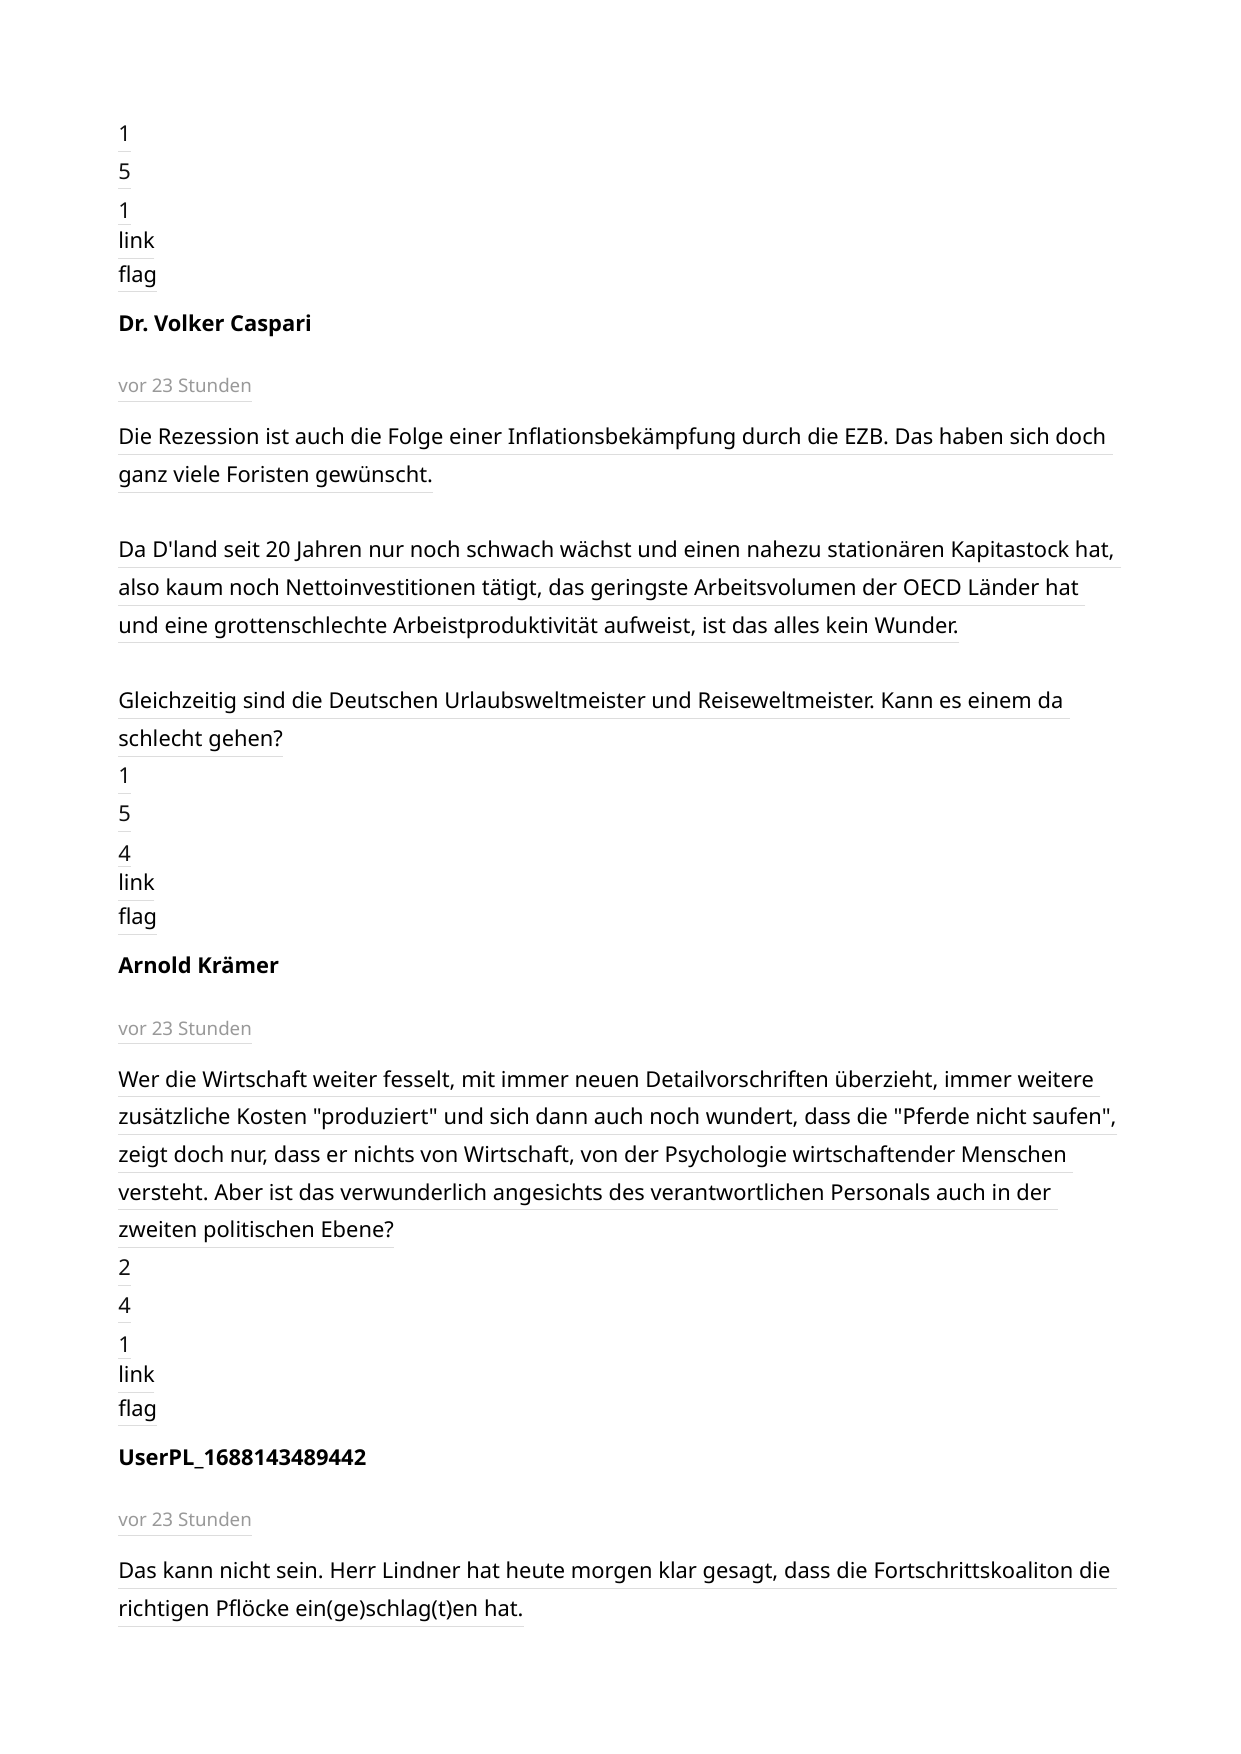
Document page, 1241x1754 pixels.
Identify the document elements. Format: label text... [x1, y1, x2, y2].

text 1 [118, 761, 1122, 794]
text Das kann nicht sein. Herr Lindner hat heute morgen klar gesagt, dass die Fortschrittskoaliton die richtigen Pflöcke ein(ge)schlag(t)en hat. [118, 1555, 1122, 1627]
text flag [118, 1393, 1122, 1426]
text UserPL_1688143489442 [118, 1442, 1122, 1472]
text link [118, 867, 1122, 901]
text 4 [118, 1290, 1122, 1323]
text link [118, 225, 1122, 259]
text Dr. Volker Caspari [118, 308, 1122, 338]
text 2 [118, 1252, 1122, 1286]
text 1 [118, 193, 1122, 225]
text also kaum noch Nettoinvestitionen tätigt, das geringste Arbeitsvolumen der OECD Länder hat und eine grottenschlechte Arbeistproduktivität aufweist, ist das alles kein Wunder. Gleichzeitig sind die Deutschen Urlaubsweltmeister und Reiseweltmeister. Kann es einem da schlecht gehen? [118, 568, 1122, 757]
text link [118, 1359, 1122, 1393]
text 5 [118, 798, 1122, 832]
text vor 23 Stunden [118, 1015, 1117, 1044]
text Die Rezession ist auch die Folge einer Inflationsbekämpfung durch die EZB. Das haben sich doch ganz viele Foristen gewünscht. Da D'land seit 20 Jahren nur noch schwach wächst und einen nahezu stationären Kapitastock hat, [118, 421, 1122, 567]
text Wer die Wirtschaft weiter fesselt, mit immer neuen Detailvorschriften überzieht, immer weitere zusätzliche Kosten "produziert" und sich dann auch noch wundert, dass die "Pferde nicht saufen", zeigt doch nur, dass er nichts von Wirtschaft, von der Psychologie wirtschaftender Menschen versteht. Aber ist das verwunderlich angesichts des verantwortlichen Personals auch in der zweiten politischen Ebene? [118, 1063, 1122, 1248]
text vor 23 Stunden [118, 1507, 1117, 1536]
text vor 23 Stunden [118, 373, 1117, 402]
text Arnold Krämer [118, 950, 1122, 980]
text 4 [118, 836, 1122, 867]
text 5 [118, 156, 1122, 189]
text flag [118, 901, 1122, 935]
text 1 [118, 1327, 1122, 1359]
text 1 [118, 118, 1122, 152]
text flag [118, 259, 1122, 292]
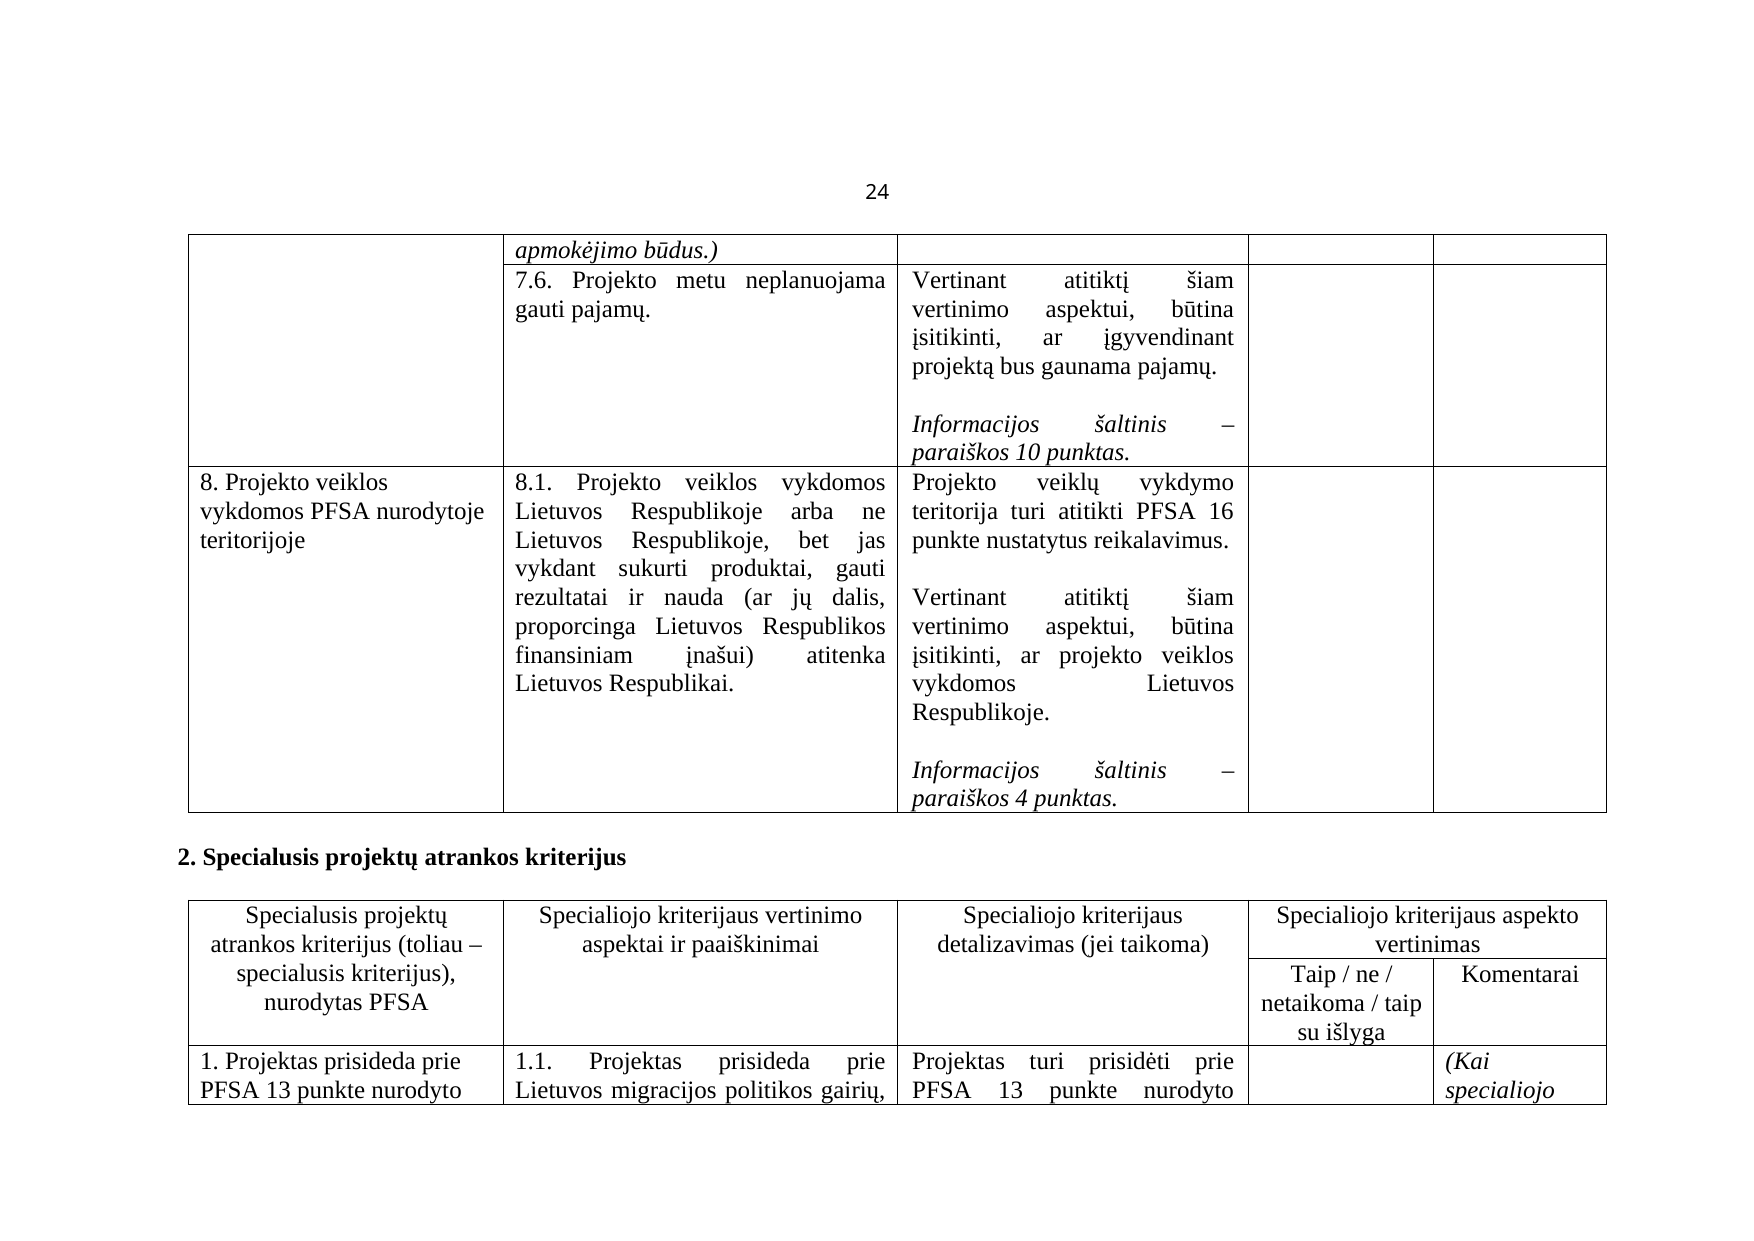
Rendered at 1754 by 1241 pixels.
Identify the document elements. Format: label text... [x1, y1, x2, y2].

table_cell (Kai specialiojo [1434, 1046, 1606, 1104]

Stated exercise → Recast every line of the records above as a numbered list, omitting blank lines and the picture lines.

Solution for this problem →
1. Document page, 1241x1754 pixels.
2. Identify the document elements. Format: label text... [x1, y1, x2, y2].
3. text 1 [118, 761, 1122, 794]
4. text Das kann nicht sein. Herr Lindner hat heute morgen klar gesagt, dass die Fortschrittskoaliton die richtigen Pflöcke ein(ge)schlag(t)en hat. [118, 1555, 1122, 1627]
5. text flag [118, 1393, 1122, 1426]
6. text UserPL_1688143489442 [118, 1442, 1122, 1472]
7. text link [118, 867, 1122, 901]
8. text 4 [118, 1290, 1122, 1323]
9. text link [118, 225, 1122, 259]
10. text Dr. Volker Caspari [118, 308, 1122, 338]
11. text 2 [118, 1252, 1122, 1286]
12. text 1 [118, 193, 1122, 225]
13. text also kaum noch Nettoinvestitionen tätigt, das geringste Arbeitsvolumen der OECD Länder hat und eine grottenschlechte Arbeistproduktivität aufweist, ist das alles kein Wunder. Gleichzeitig sind die Deutschen Urlaubsweltmeister und Reiseweltmeister. Kann es einem da schlecht gehen? [118, 568, 1122, 757]
14. text link [118, 1359, 1122, 1393]
15. text 5 [118, 798, 1122, 832]
16. text vor 23 Stunden [118, 1015, 1117, 1044]
17. text Die Rezession ist auch die Folge einer Inflationsbekämpfung durch die EZB. Das haben sich doch ganz viele Foristen gewünscht. Da D'land seit 20 Jahren nur noch schwach wächst und einen nahezu stationären Kapitastock hat, [118, 421, 1122, 567]
18. text Wer die Wirtschaft weiter fesselt, mit immer neuen Detailvorschriften überzieht, immer weitere zusätzliche Kosten "produziert" und sich dann auch noch wundert, dass die "Pferde nicht saufen", zeigt doch nur, dass er nichts von Wirtschaft, von der Psychologie wirtschaftender Menschen versteht. Aber ist das verwunderlich angesichts des verantwortlichen Personals auch in der zweiten politischen Ebene? [118, 1063, 1122, 1248]
19. text vor 23 Stunden [118, 1507, 1117, 1536]
20. text vor 23 Stunden [118, 373, 1117, 402]
21. text Arnold Krämer [118, 950, 1122, 980]
22. text 4 [118, 836, 1122, 867]
23. text 5 [118, 156, 1122, 189]
24. text flag [118, 901, 1122, 935]
25. text 1 [118, 1327, 1122, 1359]
26. text 1 [118, 118, 1122, 152]
27. text flag [118, 259, 1122, 292]
28. Rendered at 1754 by 1241 pixels.
29. Identify the document elements. Format: label text... [x1, y1, x2, y2].
30. table_cell (Kai specialiojo [1434, 1046, 1606, 1104]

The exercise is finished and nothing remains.